TASK TO CARRY OUT: All of the records must be repeated exactly as they read.

** Opening EXCERPTED DATA block **

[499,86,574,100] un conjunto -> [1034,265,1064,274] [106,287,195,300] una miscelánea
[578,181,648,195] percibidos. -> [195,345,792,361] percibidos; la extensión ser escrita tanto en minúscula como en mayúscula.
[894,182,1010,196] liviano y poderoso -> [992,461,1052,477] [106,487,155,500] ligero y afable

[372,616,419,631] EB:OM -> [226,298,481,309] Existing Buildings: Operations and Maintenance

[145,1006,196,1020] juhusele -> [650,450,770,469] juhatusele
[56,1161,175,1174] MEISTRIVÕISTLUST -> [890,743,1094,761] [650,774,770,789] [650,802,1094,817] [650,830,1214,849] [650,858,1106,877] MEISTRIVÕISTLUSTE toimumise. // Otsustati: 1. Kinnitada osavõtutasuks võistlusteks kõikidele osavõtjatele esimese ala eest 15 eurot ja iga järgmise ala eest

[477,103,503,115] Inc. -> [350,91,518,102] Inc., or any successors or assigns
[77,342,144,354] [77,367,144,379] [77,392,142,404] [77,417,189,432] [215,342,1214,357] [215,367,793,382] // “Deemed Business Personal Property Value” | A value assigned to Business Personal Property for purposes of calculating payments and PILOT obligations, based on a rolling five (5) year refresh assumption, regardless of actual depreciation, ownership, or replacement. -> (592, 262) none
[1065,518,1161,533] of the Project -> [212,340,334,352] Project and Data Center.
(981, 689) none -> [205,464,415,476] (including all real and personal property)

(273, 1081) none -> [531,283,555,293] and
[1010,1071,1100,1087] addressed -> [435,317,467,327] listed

** Closing EXCERPTED DATA block **

SOLVED PROBLEM:
[499,86,574,100] un conjunto -> [1034,265,1064,274] [106,287,195,300] una miscelánea
[578,181,648,195] percibidos. -> [195,345,792,361] percibidos; la extensión ser escrita tanto en minúscula como en mayúscula.
[894,182,1010,196] liviano y poderoso -> [992,461,1052,477] [106,487,155,500] ligero y afable

[372,616,419,631] EB:OM -> [226,298,481,309] Existing Buildings: Operations and Maintenance

[145,1006,196,1020] juhusele -> [650,450,770,469] juhatusele
[56,1161,175,1174] MEISTRIVÕISTLUST -> [890,743,1094,761] [650,774,770,789] [650,802,1094,817] [650,830,1214,849] [650,858,1106,877] MEISTRIVÕISTLUSTE toimumise. // Otsustati: 1. Kinnitada osavõtutasuks võistlusteks kõikidele osavõtjatele esimese ala eest 15 eurot ja iga järgmise ala eest

[477,103,503,115] Inc. -> [350,91,518,102] Inc., or any successors or assigns
[77,342,144,354] [77,367,144,379] [77,392,142,404] [77,417,189,432] [215,342,1214,357] [215,367,793,382] // “Deemed Business Personal Property Value” | A value assigned to Business Personal Property for purposes of calculating payments and PILOT obligations, based on a rolling five (5) year refresh assumption, regardless of actual depreciation, ownership, or replacement. -> (592, 262) none
[1065,518,1161,533] of the Project -> [212,340,334,352] Project and Data Center.
(981, 689) none -> [205,464,415,476] (including all real and personal property)

(273, 1081) none -> [531,283,555,293] and
[1010,1071,1100,1087] addressed -> [435,317,467,327] listed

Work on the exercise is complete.